── Texto apresentado ──
Entregar a TAP?
NÃO
HÁ UMA SÓ RAZÃO PARA ENTREGAR A TAP
Há quase vinte anos que sucessivos governos tentam passar a ideia de que é
forçoso vender a TAP. Tal ideia é falsa e não assenta em qualquer argumento que
possa contrariar os evidentes e irreversíveis danos para o país, para a sua
política externa, para a sua economia e para os portugueses, que a sua venda
representaria. E há quase vinte anos que os sucessivos governos tudo têm feito,
por acção ou inacção, para conduzir a TAP a uma situação de ruptura que possa
criar na opinião pública a ideia de que só resta a alternativa de nos livrarmos
da TAP, para “pôr fim ao vazadouro”. Não há aqui sombra de inocência.
O primeiro argumento é o da necessidade de refinanciar a TAP e a
impossibilidade de o fazer com dinheiros públicos por tal contrariar as normas
europeias. Esse foi o principal motivo esgrimido pelo actual Governo, mas sem
nunca fazer demonstração cabal do mesmo. Porém, essa impossibilidade foi agora
expressamente negada pela comissária europeia responsável: ou seja, o Governo
mentiu. Sem pudor.
───
── Excertos dos registos ──
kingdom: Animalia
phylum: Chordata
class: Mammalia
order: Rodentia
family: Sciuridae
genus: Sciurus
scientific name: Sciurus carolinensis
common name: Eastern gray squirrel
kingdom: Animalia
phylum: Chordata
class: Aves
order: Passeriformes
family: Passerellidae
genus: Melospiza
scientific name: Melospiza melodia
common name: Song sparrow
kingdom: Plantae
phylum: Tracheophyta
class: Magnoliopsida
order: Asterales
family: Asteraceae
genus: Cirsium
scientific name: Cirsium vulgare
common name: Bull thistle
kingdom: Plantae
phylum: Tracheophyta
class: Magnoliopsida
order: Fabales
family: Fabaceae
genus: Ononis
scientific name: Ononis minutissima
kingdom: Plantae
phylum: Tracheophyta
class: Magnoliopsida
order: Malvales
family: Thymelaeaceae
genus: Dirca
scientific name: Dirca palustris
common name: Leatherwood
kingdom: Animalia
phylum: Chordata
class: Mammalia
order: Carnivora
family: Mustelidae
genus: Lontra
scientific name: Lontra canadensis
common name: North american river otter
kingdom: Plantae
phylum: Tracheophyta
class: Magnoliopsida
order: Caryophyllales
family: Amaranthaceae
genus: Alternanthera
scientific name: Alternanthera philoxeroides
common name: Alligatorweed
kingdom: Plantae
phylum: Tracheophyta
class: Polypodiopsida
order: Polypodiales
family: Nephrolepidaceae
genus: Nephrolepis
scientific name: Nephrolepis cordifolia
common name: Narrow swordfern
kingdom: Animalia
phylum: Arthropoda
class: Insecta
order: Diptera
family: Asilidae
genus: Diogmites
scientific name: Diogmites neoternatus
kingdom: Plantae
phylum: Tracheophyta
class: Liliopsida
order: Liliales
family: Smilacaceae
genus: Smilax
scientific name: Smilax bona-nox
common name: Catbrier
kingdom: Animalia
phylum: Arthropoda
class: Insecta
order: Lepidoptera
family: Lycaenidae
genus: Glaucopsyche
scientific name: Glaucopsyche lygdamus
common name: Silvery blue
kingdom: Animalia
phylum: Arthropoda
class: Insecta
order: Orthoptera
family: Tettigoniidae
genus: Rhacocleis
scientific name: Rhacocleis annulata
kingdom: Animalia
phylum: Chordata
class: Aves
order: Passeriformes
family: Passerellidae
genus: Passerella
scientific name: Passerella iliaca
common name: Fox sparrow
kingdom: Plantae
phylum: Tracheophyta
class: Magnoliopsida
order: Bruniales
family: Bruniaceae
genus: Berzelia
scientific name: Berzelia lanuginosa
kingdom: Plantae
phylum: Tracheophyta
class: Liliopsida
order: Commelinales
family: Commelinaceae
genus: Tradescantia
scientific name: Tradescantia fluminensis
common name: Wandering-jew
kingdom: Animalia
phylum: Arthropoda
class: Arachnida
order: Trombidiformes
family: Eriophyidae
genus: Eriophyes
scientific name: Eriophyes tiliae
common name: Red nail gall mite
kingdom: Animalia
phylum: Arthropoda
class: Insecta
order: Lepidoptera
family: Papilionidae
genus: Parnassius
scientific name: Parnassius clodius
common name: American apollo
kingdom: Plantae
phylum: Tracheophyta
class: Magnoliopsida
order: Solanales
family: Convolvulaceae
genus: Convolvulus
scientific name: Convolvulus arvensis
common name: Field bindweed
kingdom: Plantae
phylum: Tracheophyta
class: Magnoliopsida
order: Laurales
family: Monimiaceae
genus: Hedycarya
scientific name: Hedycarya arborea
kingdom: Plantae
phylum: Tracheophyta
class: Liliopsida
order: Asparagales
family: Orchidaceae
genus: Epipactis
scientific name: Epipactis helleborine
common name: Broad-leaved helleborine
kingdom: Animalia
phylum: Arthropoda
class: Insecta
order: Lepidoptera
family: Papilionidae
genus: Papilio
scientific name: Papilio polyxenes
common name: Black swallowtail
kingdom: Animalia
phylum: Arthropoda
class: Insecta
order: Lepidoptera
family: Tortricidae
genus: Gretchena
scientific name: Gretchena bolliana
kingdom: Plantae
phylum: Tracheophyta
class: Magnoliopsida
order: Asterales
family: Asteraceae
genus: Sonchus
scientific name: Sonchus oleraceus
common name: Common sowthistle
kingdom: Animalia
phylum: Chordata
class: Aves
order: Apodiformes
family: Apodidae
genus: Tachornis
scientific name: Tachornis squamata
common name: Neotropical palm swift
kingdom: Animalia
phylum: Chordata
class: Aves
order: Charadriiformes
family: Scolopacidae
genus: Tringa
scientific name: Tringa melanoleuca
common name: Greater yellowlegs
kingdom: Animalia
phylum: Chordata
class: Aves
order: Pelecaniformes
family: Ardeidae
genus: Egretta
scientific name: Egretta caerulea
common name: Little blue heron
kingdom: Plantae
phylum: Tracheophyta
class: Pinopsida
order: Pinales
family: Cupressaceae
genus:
───
*Tarefas a realizar*:
• A. No texto sobre a TAP, quem negou expressamente a impossibilidade de refinanciar a TAP com dinheiros públicos?
• B. Prolongue o texto sobre a TAP a partir do ponto em que termina.
Os registos provêm de uma fonte diferente da do texto.

*Respostas*:
• A. A comissária europeia responsável.

• B.
Desmascarada a mentira, o Governo reformula o argumento: o financiamento
público só seria consentido pela UE, com a contrapartida da “reestruturação” da
empresa — o que significaria despedimentos, diminuição de rotas, eventualmente
corte de salários. E o que a TAP precisa, dizem-nos, é de investimentos que
assegurem o seu “crescimento” — o que só pode ser garantido por privados. Este
argumento é de uma hipocrisia chocante. Em primeiro lugar, porque a TAP não
precisa de crescer: o que precisa é de assegurar a dimensão actual do serviço
que presta, o qual já é bem mais vasto do que seria imaginável numa empresa de
um país desta dimensão. Em segundo lugar, a “reestruturação”, que será sempre
necessária e desejável, seria inevitavelmente pior (em despedimentos, diminuição
de rotas e de meios) se feita por privados tendo como objectivo único o aumento
dos lucros de exploração. Olhem para a “reestruturação” da Iberia e concluam.
Por fim, a necessidade de refinanciar a empresa não obriga a que o modo
escolhido seja a da sua entrega em bloco a uma empresa estrangeira. Com vontade
e imaginação, o Governo conseguiria, entre investidores institucionais,
dispersão de parte do capital em bolsa e escolha de um parceiro estratégico,
privatizar uma parte, assegurar o financiamento e manter uma posição de
controle e influência efectivos. Basta atentar nos motivos invocados para a
requisição civil decretada, para perceber que aquilo que o Governo agora quer
evitar é exactamente o que não conseguirá evitar no futuro, com a venda em bloco
da TAP. Haja coerência: se a TAP é estratégica para o Governo se opor a esta
greve, também é, então, para uma venda em que os mesmos danos podem ser
causados habitualmente e sem necessidade de qualquer greve.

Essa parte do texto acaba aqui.